Yeah, the magnitude of that effort is why it might be worth considering
starting from scratch. We need a quality testing harness runtime at a minimum.
local is suitable for that, barely.
> Do we want to keep the other runtime modules around and continue adding
> more? I’ve found that when embedding streams components in other
> frameworks (spark and flink most recently) I end up creating a handful of
> classes to help bind streams interfaces and instances within the pdfs /
> functions / transforms / whatever are that framework atomic unit of
> computation and reusing them in all my pipelines.
I think this is valuable. A set of libraries that adapt a common
programming model to various frameworks that simply stream development is
inherently cool. Write once, run anywhere.

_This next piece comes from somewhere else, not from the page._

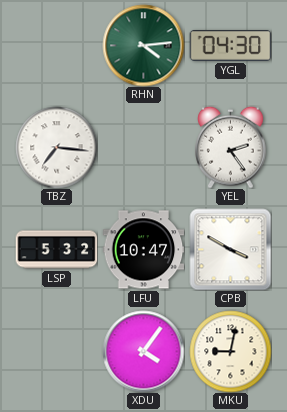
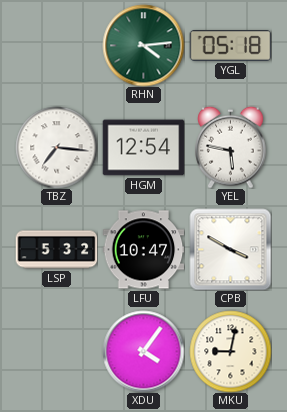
YGL: 04:30 -> 05:18
HGM: none -> 12:54
YEL: 2:24 -> 5:47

It’s a cool idea, but I’ve never successfully used it that way. Also as soon
as you bring a batch framework like pig, spark, or flink into your design,
streams persisters quickly become irrelevant because performance is usually
better using the framework preferred libraries. Streaming frameworks not as
much but there’s a trade-off to consider with every integration point and I’ve
found pretty much universally that the framework-maintained libraries tend to
> How about the StreamBuilder interface? Does anyone still believe we
> should support (and still want to work on) classes
> implementing StreamBuilder to build and running a pipeline comprised solely
> of streams components on other frameworks? Personally I prefer to write
> code using the framework APIs at the pipeline level, and embed individual
> streams components at the step level.
I think this could be valuable if done better. For instance, binding
classes to steps in the stream pipeline, rather than instances. This would
let the aforementioned adapter libraries configure components using the
programming model declared by streams and setup pipelines in target
It’s a cool idea, but i think down that path we’d wind up with pretty beefy
runtimes, loss of clean separation between modules, and unwanted transitive
dependencies. For example, an hdfs persist reader embedded in a spark pipeline
should be interpreted as sc.readTextFile / readSequenceFile, or else spark.*
properties that determine read behavior won’t be picked up. An elastic search
persist writer embedded in a flink pipeline should be interpreted to use
org.apache.flink.streaming.connectors.elasticsearch.ElasticsearchSink. Or just
depending on what’s available on the class path. Pretty soon each runtime
becomes a crazy hard to test monolith because it has to be to properly optimize
how it interprets each component. That’s my fear anyway and it’s why I’m
leaning more toward runtimes that don’t have a StreamBuilder at all, and just
provide configuration support and static helper methods.
> Any other thoughts on the topic?
> - What should the focus be? If you look at the code, the project really
> provides 3 things: (1) a stream processing engine and integration with data
> persistence mechanisms, (2) a reference implementation of ActivityStreams,
> AS schemas, and tools for interlinking activity objects and events, and (3)
> a uniform API for integrating with social network APIs. I don't think that
> first thing is needed anymore. Just looking at Apache projects, NiFi, Apex
> + Apex Malhar, and to some extent Flume are further along here. Stream Sets
> covers some of this too, and arguably Logstash also gets used for this sort
> of work. I.e., I think the project would be much stronger if it focused on
> (2) and (3) and marrying those up to other Apache projects that fit (1).
> Minimally, it needs to be de-entangled a bit.